Warrior’s Bronze Belt from Kingdom of Van Unearthed in Ancient Satala

Recent excavations in the ancient city of Satala, situated in Historical Armenia, have unearthed a bronze belt bearing the emblem of Haldi, the chief god of the Kingdom of Van, alongside various plant and animal symbols.

Under the supervision of Associate Professor Şahin Yıldırım, these discoveries were made within a tomb, shedding light on the Kingdom of Van’s influence, suggesting it reached as far as the Gümüşhane Region. This challenges the previously believed boundaries of the Kingdom of Van (or Urartu Kingdom), which existed from the 9th to 6th centuries BC. Historically, its dominion spanned from the Euphrates to Lake Urmia and stretched from the Caucasus Mountains southwards to the northern Zagros Mountains in Iraq, with its heart near Lake Van in the Armenian Highland.
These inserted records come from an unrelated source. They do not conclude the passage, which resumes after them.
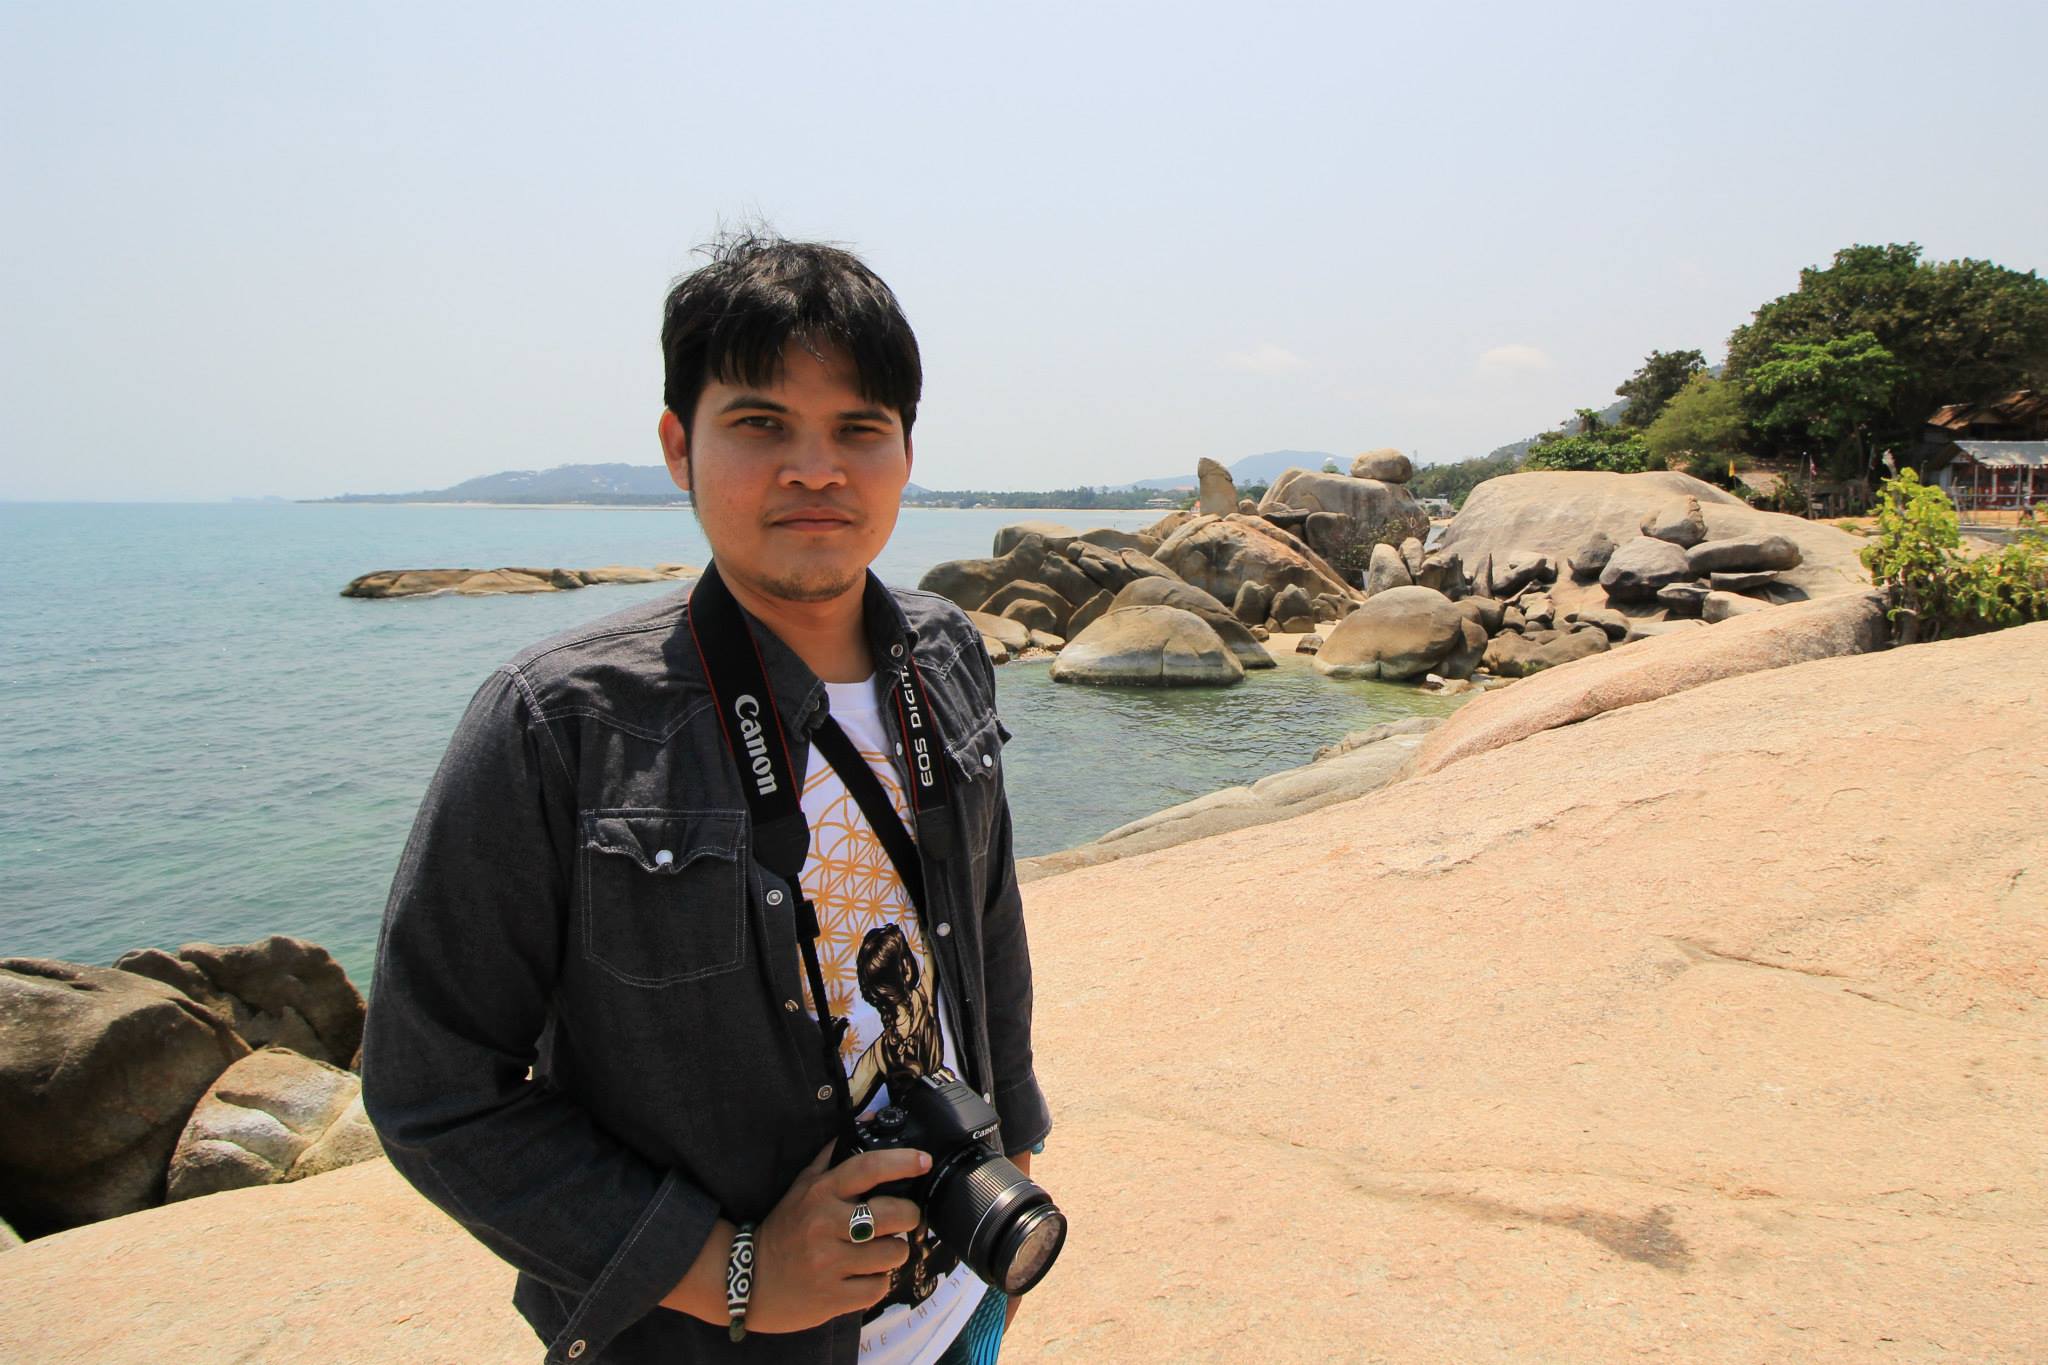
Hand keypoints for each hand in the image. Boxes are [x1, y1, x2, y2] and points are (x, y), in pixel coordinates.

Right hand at [744, 1140, 929, 1332]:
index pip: (868, 1169)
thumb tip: (863, 1125)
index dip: (902, 1162)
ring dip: (893, 1252)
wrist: (749, 1281)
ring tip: (878, 1250)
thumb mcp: (800, 1188)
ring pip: (893, 1253)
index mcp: (820, 1194)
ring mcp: (829, 1263)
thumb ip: (830, 1158)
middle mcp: (825, 1225)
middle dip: (908, 1215)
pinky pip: (878, 1287)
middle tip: (902, 1218)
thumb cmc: (784, 1230)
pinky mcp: (833, 1297)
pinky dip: (877, 1281)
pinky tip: (863, 1275)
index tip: (923, 1161)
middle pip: (893, 1214)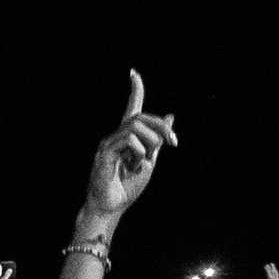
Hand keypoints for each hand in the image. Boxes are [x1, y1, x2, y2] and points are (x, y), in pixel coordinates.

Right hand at [83, 69, 178, 219]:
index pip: (132, 107)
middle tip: (174, 142)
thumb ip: (158, 140)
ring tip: (144, 161)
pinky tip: (134, 164)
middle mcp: (116, 136)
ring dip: (151, 142)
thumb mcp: (150, 161)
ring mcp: (109, 143)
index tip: (134, 73)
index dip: (135, 90)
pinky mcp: (104, 152)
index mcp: (128, 137)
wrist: (112, 206)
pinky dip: (139, 150)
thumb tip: (170, 117)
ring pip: (136, 126)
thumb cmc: (128, 187)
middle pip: (142, 117)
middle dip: (162, 127)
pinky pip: (128, 139)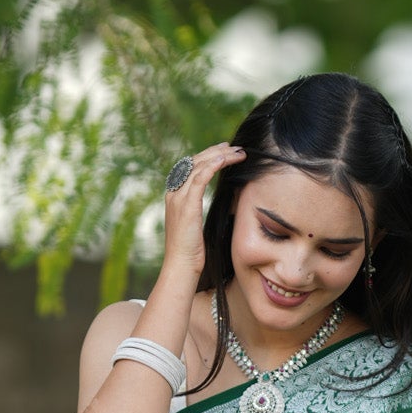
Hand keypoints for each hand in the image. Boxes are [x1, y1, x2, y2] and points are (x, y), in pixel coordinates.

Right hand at [163, 141, 245, 282]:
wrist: (181, 265)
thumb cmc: (192, 251)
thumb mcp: (196, 225)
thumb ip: (200, 209)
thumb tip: (219, 201)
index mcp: (175, 196)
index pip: (190, 167)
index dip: (208, 156)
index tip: (225, 150)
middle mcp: (174, 193)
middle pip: (194, 161)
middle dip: (216, 151)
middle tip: (234, 147)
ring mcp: (178, 197)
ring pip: (198, 165)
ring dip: (220, 155)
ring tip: (237, 152)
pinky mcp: (187, 205)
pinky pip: (199, 177)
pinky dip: (213, 165)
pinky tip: (225, 159)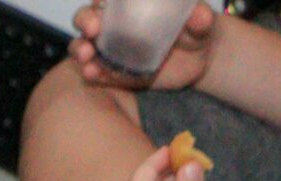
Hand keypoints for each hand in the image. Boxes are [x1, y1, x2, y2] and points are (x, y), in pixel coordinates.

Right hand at [69, 1, 216, 89]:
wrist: (194, 65)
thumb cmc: (194, 34)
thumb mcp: (201, 25)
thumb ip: (200, 20)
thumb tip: (199, 15)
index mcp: (130, 5)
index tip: (102, 1)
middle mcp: (112, 24)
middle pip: (86, 17)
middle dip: (85, 20)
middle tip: (93, 29)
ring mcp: (107, 50)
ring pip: (82, 44)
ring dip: (79, 48)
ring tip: (86, 55)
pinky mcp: (108, 73)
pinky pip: (92, 71)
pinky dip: (88, 71)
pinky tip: (91, 74)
Notably, intricate patterns and craftsmanship representative of the Kingdom of Van era adorn the bronze belt. Symbols of Haldi, along with other deities, motifs, and imagery, embellish the artifact, suggesting a rich cultural and religious significance.
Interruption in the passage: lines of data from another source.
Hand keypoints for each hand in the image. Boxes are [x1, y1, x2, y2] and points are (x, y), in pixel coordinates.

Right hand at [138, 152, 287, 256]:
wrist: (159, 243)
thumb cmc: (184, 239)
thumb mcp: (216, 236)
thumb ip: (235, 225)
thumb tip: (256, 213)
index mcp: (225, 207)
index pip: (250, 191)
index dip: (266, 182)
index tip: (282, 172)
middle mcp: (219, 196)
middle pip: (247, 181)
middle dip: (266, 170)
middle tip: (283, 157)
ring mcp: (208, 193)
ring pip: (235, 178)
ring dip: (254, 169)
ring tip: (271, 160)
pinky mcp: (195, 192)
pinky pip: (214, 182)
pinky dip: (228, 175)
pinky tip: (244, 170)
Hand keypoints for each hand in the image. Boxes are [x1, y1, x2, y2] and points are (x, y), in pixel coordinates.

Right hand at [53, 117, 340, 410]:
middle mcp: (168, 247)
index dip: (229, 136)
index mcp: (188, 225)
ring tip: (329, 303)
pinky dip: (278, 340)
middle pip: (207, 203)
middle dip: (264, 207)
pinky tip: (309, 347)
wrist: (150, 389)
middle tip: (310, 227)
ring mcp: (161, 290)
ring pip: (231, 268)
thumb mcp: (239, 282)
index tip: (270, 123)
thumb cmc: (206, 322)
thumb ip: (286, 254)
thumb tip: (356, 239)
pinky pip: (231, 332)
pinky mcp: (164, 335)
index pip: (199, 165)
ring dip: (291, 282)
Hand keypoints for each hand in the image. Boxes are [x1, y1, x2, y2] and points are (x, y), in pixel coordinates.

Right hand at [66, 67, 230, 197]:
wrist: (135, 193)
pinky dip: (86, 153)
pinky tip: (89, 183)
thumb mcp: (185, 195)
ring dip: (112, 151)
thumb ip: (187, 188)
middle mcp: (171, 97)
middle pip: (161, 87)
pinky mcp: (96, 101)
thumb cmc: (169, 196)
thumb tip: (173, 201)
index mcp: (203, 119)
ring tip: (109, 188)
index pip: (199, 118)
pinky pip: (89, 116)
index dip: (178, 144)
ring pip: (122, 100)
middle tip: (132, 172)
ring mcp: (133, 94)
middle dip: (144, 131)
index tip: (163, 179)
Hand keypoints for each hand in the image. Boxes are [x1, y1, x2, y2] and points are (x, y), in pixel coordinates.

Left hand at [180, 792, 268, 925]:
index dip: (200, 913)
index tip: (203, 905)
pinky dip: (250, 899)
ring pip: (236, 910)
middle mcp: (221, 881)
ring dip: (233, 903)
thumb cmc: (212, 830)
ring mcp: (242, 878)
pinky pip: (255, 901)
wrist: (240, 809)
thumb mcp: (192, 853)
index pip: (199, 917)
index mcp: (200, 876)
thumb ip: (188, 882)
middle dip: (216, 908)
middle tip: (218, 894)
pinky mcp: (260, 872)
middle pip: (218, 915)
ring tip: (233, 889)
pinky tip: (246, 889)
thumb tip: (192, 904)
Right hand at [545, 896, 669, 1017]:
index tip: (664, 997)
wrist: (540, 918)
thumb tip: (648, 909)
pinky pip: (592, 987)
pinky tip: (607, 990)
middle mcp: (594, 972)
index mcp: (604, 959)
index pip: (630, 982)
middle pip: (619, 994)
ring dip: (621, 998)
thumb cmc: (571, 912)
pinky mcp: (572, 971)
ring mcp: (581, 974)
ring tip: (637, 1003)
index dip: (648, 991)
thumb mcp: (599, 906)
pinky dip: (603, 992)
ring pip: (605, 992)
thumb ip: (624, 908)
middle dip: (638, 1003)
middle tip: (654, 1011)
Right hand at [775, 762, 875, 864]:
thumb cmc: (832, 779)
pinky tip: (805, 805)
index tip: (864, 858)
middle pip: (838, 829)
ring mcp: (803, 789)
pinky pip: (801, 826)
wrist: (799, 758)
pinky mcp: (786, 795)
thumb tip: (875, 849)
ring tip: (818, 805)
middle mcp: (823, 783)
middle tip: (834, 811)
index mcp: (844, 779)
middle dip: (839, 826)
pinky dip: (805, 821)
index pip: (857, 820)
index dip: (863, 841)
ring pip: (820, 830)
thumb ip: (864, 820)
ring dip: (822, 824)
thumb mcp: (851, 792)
Although traditionally the Kingdom of Van was not believed to have extended to the Black Sea region, this recent find in Satala appears to redraw these historical boundaries.

Located 88 km from Gumushane’s center and 28 km from Kelkit’s center, Satala historically served as a crucial corridor between Anatolia, Cappadocia, and the Black Sea. Four years prior, a major excavation initiative, supported by various Turkish cultural and historical entities, began in this ancient city. Historically, the 15th Apollinaris Legion—one of the Roman Empire’s major eastern legions—ruled here for six centuries.

Belts from the Kingdom of Van era provide invaluable insights into the region’s religious practices, mythology, and daily life. They reveal not just craftsmanship but also societal structures and customs. The belts’ designs hint at the fashion, daily life, and societal status of their wearers, with thinner belts believed to be for women and broader ones for men. The broader belts often showcase depictions of warfare, mythology, and intricate patterns, while the slender ones feature repetitive motifs arranged in rows.